**Document extract**

☆ ☆ ☆

Toni Qattan is regarded as one of the first Jordanian singers to achieve Arab-wide fame without participating in talent shows. He is also considered the first Jordanian singer to produce his own original songs and music videos, paving the way for many Jordanian artists who later inspired others to create their own music rather than limit themselves to national or classical song renditions.

== Early life ==
Toni Qattan was born into a middle-class family. Although his father worked as a civil engineer, he was deeply passionate about music and recognized Toni's artistic talent from a young age. He supported his son's musical development by bringing him professional teachers specialized in singing and instrumental training.
As a child, Toni learned to play the oud, then moved on to master the guitar and piano, in addition to studying Andalusian muwashahat and classical Arabic songs under the guidance of expert vocal coaches.
In 2003, Qattan enrolled at the University of Applied Science in Amman, initially intending to study civil engineering like his father. However, during his first year, he met lyricist Omar Sari and music arranger Khaled Mustafa, with whom he collaborated to produce his first original songs — marking the beginning of his professional music career. He later changed his major and graduated with a bachelor's degree in Business Administration instead of engineering.

☆ ☆ ☆

**Assignment A**
Do these statements agree with the Toni Qattan passage? Answer yes or no for each, quoting the words that settle it.
(i) Qattan's father worked as a civil engineer.
(ii) Qattan graduated with a degree in civil engineering.
(iii) Qattan learned the guitar before the oud.
**Assignment B**
Answer these questions from the Toni Qattan passage.
(i) In what year did Qattan enroll at the University of Applied Science in Amman?
(ii) Which lyricist did he meet during his first year there?
(iii) What is he considered the first Jordanian singer to produce?
**Assignment C**
Reproduce the part of the Toni Qattan passage starting with "Toni Qattan is" and going on through "classical song renditions.".
None of the items is needed for this work.

☆ ☆ ☆

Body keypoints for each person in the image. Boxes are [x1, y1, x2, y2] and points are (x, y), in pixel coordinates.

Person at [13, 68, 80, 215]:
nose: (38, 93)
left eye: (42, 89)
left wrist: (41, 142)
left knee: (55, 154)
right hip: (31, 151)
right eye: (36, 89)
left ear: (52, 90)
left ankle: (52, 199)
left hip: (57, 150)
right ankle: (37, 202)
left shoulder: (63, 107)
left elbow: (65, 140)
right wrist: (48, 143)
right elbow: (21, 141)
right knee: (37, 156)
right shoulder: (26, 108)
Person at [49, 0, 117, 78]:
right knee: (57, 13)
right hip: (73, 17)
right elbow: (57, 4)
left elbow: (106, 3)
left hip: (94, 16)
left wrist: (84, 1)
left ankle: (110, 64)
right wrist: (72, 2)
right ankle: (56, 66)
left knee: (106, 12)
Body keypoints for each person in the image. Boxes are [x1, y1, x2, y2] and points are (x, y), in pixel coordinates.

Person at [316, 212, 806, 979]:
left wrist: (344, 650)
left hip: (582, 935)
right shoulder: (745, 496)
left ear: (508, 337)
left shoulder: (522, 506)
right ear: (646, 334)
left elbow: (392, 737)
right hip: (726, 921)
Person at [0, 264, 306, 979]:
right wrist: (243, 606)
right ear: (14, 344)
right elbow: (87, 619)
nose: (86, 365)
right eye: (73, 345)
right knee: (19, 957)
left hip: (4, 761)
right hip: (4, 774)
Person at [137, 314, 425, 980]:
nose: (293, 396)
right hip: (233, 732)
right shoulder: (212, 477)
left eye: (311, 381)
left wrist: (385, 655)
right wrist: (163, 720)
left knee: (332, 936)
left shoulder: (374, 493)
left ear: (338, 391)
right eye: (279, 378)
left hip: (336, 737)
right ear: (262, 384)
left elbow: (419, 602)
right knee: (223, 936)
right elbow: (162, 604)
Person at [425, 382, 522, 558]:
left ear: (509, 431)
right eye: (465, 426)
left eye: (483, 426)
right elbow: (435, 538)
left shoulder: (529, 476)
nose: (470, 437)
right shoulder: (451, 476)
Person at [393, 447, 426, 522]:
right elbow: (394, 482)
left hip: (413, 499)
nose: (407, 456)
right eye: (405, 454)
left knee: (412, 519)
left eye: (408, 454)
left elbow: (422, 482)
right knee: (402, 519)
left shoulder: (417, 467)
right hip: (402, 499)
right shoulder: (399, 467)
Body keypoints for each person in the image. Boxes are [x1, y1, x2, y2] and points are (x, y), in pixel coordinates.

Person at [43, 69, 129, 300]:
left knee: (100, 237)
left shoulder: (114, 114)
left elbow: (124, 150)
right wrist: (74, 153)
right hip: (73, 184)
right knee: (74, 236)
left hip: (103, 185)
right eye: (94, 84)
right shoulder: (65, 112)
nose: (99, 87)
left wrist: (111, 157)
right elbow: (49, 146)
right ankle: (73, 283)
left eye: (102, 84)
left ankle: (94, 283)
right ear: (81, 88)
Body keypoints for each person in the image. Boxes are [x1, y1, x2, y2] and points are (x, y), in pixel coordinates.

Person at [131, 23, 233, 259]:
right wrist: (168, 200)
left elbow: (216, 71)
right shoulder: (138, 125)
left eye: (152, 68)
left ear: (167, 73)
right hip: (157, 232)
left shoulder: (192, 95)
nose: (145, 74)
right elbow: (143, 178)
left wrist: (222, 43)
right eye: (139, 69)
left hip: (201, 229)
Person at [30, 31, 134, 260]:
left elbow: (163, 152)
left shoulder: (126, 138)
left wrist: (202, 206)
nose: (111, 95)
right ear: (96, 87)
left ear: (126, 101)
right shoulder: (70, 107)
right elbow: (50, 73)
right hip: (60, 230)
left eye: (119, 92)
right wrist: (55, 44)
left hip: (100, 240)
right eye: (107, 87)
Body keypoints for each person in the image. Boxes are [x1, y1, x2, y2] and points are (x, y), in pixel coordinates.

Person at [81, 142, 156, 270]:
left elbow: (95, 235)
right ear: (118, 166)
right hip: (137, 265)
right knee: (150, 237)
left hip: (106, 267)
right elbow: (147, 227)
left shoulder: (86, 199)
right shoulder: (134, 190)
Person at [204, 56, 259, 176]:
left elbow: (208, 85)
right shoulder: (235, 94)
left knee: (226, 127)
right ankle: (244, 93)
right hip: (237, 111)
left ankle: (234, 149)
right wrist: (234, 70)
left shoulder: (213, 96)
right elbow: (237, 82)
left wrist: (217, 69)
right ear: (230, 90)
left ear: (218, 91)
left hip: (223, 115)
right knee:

☆ ☆ ☆

**Your solution A**
(i) Yes: "his father worked as a civil engineer"
(ii) No: "graduated with a bachelor's degree in Business Administration instead of engineering"
(iii) No: "Toni learned to play the oud, then moved on to master the guitar and piano"

**Your solution B**
(i) 2003
(ii) Omar Sari
(iii) His own original songs and music videos

**Your solution C**
Toni Qattan is regarded as one of the first Jordanian singers to achieve Arab-wide fame without participating in talent shows. He is also considered the first Jordanian singer to produce his own original songs and music videos, paving the way for many Jordanian artists who later inspired others to create their own music rather than limit themselves to national or classical song renditions.